Daha sonra, araştırmacılar ante'yi artırdılar ve aynı deneyi, tanınmış bilim adamlarını kullanarak ABD'nin tanınmış kamu radyo programı "Science Friday" üzerindeki çalışmalarını tartışarak gerçekleştirdiler. “Bu sefer kayıtlar, nitelikleri ve kurumsal bağları ile tanıtılan bilim adamlarının seslerini içeriyordu.
Newman, "Fark etmedi," dedi. "Ses kalitesini düşürdüğümüz anda, bilim adamları ve araştırmaları aniden güvenilirliğini yitirdi."
İlk deneye benzer şekilde, katılımcılar araştırmanın daha kötü olduğunu, bilim adamlarının daha az yetkin olduğunu ve ayrıca çalışmalarını daha az ilginç bulduklarını bildirdiler.

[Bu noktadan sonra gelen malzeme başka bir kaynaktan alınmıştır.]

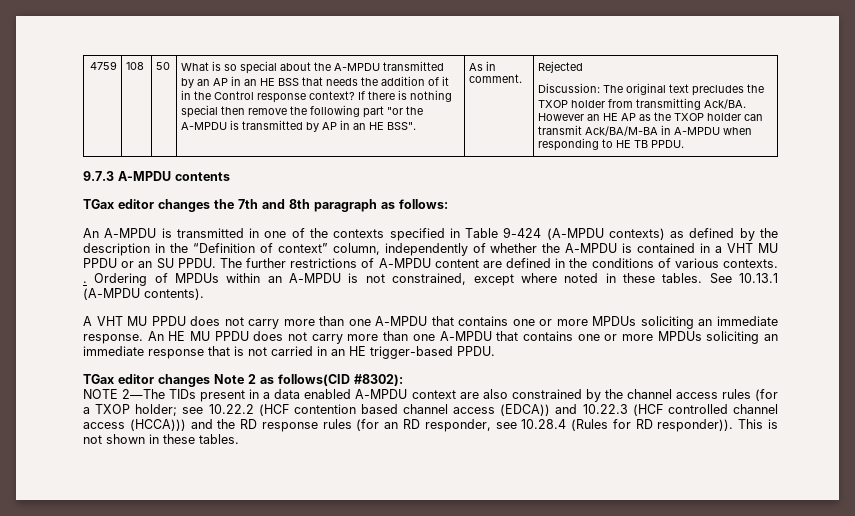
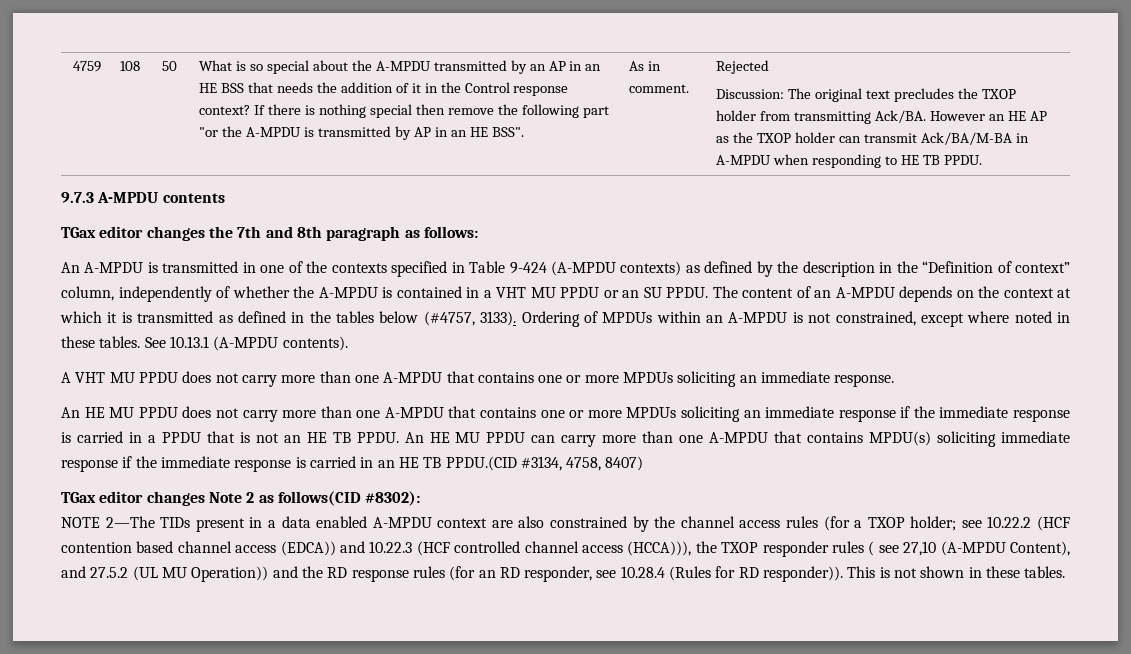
[246,258,778,268] [83,281,87,283] further restrictions of A-MPDU content are defined in the conditions of various contexts. . -> [742,286,1071,302] [60,311,517,326] content of an A-MPDU depends on the context at which it is transmitted as defined in the tables below (#4757, 3133).
(143, 339) none -> (895, 380) //
[208,346,495,359] that is not carried in an HE trigger-based PPDU. -> [900,406,1071,422] [61,431,1070,447] [61,456,644,472] if the immediate response is carried in a PPDU that is not an HE TB PPDU. An HE MU PPDU can carry more than one A-MPDU that contains MPDU(s) soliciting immediate response if the immediate response is carried in an HE TB PPDU.(CID #3134, 4758, 8407)
[129,419,186,431] (HCCA))) -> [627,541,1070,557] [61,566,269,582] (HCCA))), the TXOP responder rules ( see 27,10 (A-MPDU Content), and 27.5.2 (UL MU Operation))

Newman, gerçek bilimin sahte haberler ve alternatif gerçeklerin üzerinde duyulmak için mücadele ettiği bir zamanda, araştırmacıların yalnızca mesajlarının içeriğini değil, aynı zamanda teslimat kalitesini de dikkate almaları gerektiğini söyledi.
"Yakın zamanda yapılan bir başka çalışma, yanlış bilgilerin Twitter'daki gerçek bilgilerden altı kat daha hızlı dolaştığını gösterdi" dedi. "Sonuçlarımız, önemli olanın sadece kim olduğunuz ve ne söylediğinizle ilgili olmadığını, işinizin nasıl sunulduğuyla ilgili olduğunu gösteriyor."
Bulgular dergide yayınlandı Bilim İletişimi.